I was fooled into running an executable … I was suspicious so immediately ran a full scan overnight. The scan reported 1 threat and needed to reboot to complete the fix. I let it reboot. The computer failed to boot, with a blue screen and a Stop message (code 7B hex). Safe mode would also not reboot – same blue screen. Selecting “reboot using last safe settings” did boot. I checked the Norton log. The scan found one virus – Backdoor.Tidserv.l!inf, which it claimed to have resolved. However auto-protect also reported finding the same virus a bit later, again claiming to have resolved it. Rebooting again resulted in the same blue screen, this time in all types of boot, including last safe settings. I'm now unable to boot at all.

Later in the thread, a forum veteran describes a report from a similar infection, complete with blue screen.

Nothing I have seen suggests this is truly a widespread problem. Given that several hundred million people have downloaded this update, even a tiny fraction of a percent would result in thousands of affected systems.

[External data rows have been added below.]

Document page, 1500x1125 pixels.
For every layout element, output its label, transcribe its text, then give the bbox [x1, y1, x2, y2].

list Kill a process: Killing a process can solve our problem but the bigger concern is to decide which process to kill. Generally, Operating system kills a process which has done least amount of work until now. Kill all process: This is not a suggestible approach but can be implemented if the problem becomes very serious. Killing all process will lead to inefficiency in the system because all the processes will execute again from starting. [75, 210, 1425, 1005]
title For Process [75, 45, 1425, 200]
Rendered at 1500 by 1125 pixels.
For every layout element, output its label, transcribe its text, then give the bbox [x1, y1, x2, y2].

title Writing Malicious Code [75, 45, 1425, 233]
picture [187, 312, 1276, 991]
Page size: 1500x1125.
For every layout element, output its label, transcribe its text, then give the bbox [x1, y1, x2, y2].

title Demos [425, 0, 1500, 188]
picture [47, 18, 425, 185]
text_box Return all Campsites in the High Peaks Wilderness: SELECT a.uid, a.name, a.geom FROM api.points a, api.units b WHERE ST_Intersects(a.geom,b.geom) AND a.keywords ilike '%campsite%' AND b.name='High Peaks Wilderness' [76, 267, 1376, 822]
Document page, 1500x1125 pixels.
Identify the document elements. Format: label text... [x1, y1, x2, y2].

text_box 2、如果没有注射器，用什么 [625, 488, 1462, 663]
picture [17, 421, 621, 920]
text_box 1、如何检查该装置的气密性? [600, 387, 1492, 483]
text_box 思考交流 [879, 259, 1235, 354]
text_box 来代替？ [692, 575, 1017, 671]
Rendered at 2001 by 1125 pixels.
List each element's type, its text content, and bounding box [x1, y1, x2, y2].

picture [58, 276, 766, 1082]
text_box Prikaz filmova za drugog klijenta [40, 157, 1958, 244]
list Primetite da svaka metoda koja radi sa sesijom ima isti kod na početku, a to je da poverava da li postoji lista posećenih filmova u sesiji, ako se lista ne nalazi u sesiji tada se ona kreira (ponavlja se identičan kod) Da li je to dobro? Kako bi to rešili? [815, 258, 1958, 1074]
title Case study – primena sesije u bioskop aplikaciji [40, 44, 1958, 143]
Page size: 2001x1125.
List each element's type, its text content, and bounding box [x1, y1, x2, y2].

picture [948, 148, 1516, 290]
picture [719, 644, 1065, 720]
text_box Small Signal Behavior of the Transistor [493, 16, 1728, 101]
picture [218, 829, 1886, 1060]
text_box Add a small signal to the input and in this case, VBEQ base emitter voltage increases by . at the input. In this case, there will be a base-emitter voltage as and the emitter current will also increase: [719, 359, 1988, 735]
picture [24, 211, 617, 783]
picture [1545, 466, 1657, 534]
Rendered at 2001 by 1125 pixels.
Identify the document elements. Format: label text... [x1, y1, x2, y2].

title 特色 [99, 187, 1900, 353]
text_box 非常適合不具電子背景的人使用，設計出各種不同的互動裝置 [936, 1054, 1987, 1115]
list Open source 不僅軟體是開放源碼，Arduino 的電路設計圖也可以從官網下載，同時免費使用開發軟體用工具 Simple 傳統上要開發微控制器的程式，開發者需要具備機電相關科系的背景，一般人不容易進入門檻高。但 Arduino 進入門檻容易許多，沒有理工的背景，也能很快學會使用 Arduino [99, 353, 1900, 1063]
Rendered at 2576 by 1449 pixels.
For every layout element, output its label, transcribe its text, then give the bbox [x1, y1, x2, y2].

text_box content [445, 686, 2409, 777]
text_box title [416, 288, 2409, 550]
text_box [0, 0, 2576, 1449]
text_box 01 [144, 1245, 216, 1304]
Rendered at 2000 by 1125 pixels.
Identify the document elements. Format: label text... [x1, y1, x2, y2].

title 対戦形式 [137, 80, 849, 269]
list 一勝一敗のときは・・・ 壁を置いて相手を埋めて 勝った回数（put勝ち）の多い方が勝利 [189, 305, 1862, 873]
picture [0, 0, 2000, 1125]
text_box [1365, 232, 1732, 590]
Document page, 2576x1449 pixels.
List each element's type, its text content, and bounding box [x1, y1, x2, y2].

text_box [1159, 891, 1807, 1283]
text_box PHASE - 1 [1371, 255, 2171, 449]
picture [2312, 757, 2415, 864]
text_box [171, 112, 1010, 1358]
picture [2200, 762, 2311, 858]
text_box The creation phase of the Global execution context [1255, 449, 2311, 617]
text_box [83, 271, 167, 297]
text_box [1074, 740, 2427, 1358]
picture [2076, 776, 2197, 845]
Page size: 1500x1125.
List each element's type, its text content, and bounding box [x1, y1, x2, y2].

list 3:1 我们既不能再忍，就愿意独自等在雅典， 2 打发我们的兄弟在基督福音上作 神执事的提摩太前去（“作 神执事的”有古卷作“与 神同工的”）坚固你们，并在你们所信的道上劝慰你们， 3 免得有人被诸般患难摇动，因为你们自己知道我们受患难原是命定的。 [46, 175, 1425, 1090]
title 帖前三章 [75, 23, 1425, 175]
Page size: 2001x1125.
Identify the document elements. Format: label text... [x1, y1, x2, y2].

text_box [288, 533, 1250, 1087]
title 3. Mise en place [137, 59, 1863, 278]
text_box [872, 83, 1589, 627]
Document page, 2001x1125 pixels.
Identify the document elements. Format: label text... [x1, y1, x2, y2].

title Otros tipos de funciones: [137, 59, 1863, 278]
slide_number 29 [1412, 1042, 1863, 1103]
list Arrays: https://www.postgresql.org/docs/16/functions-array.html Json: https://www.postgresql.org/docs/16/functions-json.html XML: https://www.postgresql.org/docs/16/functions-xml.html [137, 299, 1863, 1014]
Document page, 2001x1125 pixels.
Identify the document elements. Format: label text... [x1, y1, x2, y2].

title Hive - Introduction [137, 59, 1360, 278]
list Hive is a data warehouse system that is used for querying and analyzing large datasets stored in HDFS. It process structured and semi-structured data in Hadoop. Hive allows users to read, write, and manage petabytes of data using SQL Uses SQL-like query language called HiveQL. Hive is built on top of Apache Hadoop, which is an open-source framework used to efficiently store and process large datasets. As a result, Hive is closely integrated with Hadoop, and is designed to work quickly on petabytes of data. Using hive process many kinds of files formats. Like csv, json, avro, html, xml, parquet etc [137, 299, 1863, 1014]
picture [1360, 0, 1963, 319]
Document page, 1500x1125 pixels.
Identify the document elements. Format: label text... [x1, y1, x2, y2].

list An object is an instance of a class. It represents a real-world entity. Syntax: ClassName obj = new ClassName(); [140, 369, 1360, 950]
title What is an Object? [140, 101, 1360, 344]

So should you hold off on installing this update? Given that the issue it fixes requires local login rights to exploit and there are no known attacks in the wild, there's little risk in holding off, at least until Microsoft completes its investigation.

Of course, you could also upgrade to 64-bit Windows 7, which doesn't require this patch at all.

[Hat tip to Rafael Rivera of Within Windows for pointing me to two of these links.]